When it comes to which initiatives are most important, IT leaders are particularly focused on system and data integration. Integration’s prioritization reflects a conundrum: customers expect connected experiences in which their information is known and quickly accessed across touchpoints, but the average enterprise uses 900 disparate applications, only 29% of which are integrated.

Just as important is security and identity technology, which ties for IT’s most important customer experience initiative. This is perhaps unsurprising, given that 95% of IT leaders have increased security investments due to public concerns over data privacy.

A related topic — the employee experience — is also getting significant attention from IT; 54% of IT leaders are prioritizing it, given that just 21% believe their current technology maximizes employee engagement.

IT is struggling to catch up to mobile-first expectations

The mobile-first mindset is firmly entrenched in customers and employees alike. One study found that 63% of the workforce uses their mobile devices for work as much as they do for personal tasks. But, as Gartner recently noted, the mobile app development has been plagued by a lack of resources — notably worker hours and skill sets.

A whopping 99% of IT leaders believe businesses must be mobile-enabled to thrive in the future. At the same time, 74% believe a lack of mobile access to apps, data, and content will slow business productivity — perhaps because only 29% of them have advanced mobile development skills on staff.

One method of reducing the complexity of mobile app development and bridging demand with supply — standardization – may be the savior. Sixty-nine percent of IT leaders expect nearly all mobile apps to be built on a common set of frameworks and standards by 2025.

Skill gaps are persistent

For years, IT organizations have contended with waning gaps between the skills they need for innovation and what their staff can bring to the table. As technology has evolved at breakneck speed and in-demand skills have shifted, the situation has become even more dire.

Developer skill gaps are particularly relevant, given that project backlogs are now business as usual for all too many teams. But as the role moves past its back-office origins, “soft” skills are also top-of-mind in IT. In fact, 93% of IT leaders view business acumen as an important skill for technical staff.

IT staff aren’t to blame for their skill gaps. Technology, customer expectations, and business priorities are moving so fast, and their workloads are so great, and so the majority of hiring managers now view their companies as’ responsible for empowering them with the skills they need. New learning platforms provide one resource, as do low code or no code development tools that can offload simple projects to business partners and free up developers to work on more strategic projects. Another study found 74% of IT leaders planning to increase their use of this approach known as “citizen development.”

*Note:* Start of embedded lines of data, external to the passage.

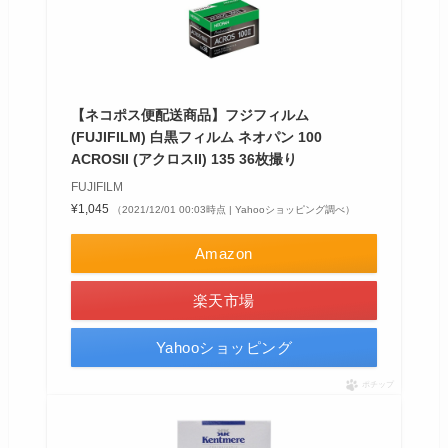
【ネコポス便配送商品】フジフィルム
(FUJIFILM) 白黒フィルム ネオパン 100
ACROSII (アクロスII) 135 36枚撮り
FUJIFILM
¥1,045
（2021/12/01 00:03時点 | Yahooショッピング調べ）
Amazon
楽天市場
Yahooショッピング
ポチップ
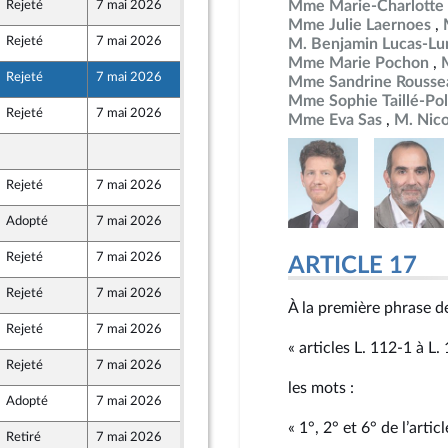
Mme Marie-Charlotte 
Rejeté
7 mai 2026
29 avril 2026
Mme Julie Laernoes
Rejeté
7 mai 2026
29 avril 2026
M. Benjamin Lucas-Lu
Front Populaire
Mme Marie Pochon
Rejeté
7 mai 2026
29 avril 2026
Mme Sandrine Rousse
Mme Sophie Taillé-Pol
Rejeté
7 mai 2026
29 avril 2026
Mme Eva Sas
M. Nico
29 avril 2026
mer et Territoires
Rejeté
7 mai 2026
29 avril 2026
Adopté
7 mai 2026
29 avril 2026
Rejeté
7 mai 2026
29 avril 2026
ARTICLE 17
Rejeté
7 mai 2026
29 avril 2026
À la première phrase de
Rejeté
7 mai 2026
29 avril 2026
« articles L. 112‑1 à L.
Rejeté
7 mai 2026
28 avril 2026
les mots :
Adopté
7 mai 2026
29 avril 2026
« 1°, 2° et 6° de l’artic
Retiré
7 mai 2026
29 avril 2026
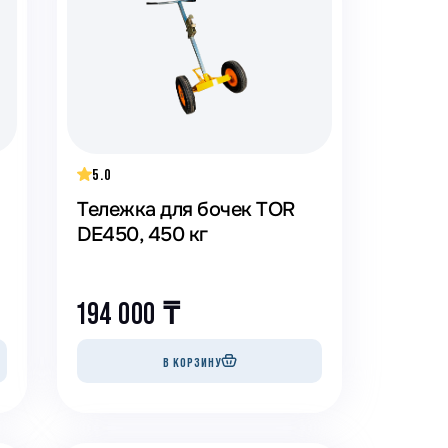
анки распиловочные
ружкоотсосы
ловысечные станки
ифовальные станки
говочные станки
5.0
Тележка для бочек TOR
DE450, 450 кг
194 000
₸
В КОРЗИНУ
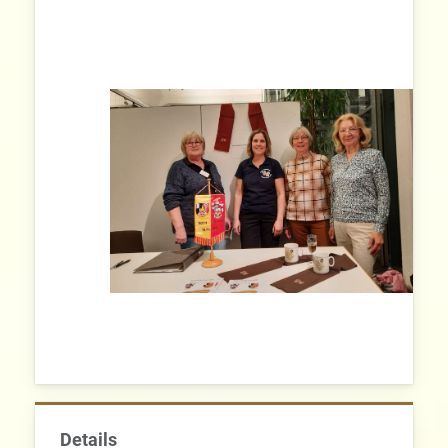
Details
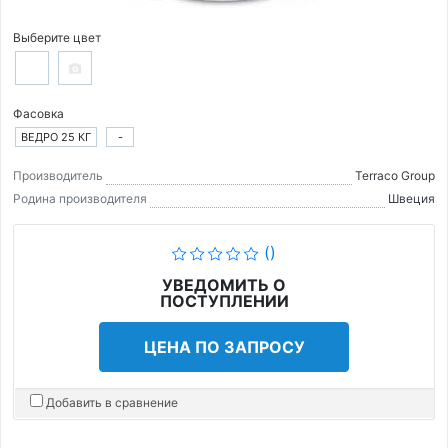
Выберите цвет
Фасовка
ВЕДРО 25 КГ
-
Производитель
Terraco Group
Родина производителя
Швеция
()
УВЕДОМИТЬ О
ПОСТУПЛЕНИИ
ЦЕНА ПО ЗАПРОСУ
Добавить в сравнение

AI and Blockchain are nascent, but their outlook is bright

IT is caught between the competing demands of “keeping the lights on” and advancing the innovation their companies need to compete. As a crop of new technologies transform customer expectations, the pressure is on for It to IT leaders to lean into the latter, but the challenges are formidable.

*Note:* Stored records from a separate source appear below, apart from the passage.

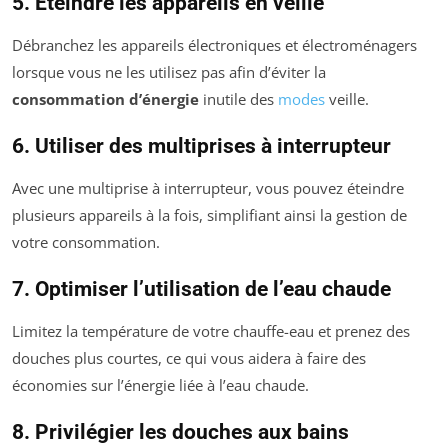
5. Éteindre les appareils en veille
Débranchez les appareils électroniques et électroménagers
lorsque vous ne les utilisez pas afin d’éviter la
consommation d’énergie
inutile des
modes
veille.
6. Utiliser des multiprises à interrupteur
Avec une multiprise à interrupteur, vous pouvez éteindre
plusieurs appareils à la fois, simplifiant ainsi la gestion de
votre consommation.
7. Optimiser l’utilisation de l’eau chaude
Limitez la température de votre chauffe-eau et prenez des
douches plus courtes, ce qui vous aidera à faire des
économies sur l’énergie liée à l’eau chaude.
8. Privilégier les douches aux bains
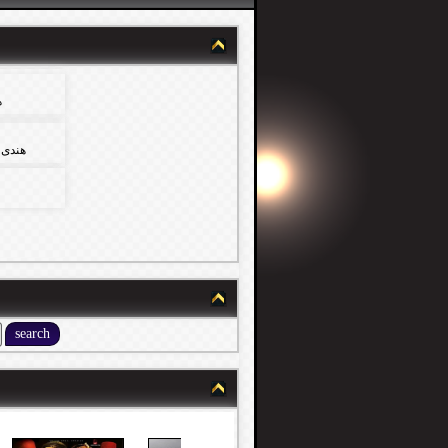
ه
هندى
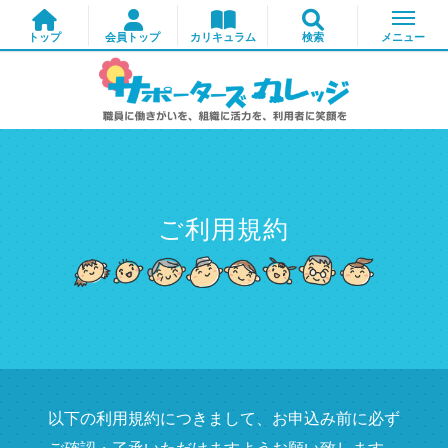
ご利用規約
以下の利用規約につきまして、お申込み前に必ず
ご確認・了承いただけますようお願い致します。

Take artificial intelligence (AI), for instance. Forty-two percent of enterprise IT organizations are already using AI, and 69% — regardless of whether they’re using it or not — say it’s transforming their business. Yet despite general recognition of AI’s impact on everything from customer engagement to security, a mere 7% of IT leaders have a completely defined AI strategy. Unsurprisingly, insufficient technical skills top the list of roadblocks for AI implementation, with competing priorities coming in second.

Another emerging technology held in high esteem by IT leaders, but which they feel ill-equipped to embrace, is blockchain. Just 4% of IT leaders have a completely defined blockchain strategy, and 6% have advanced skills on staff. But over one-fifth (22%) of IT leaders have already identified a blockchain use case, and half of them expect to invest more in the technology within the near future, signaling a turning point on the horizon.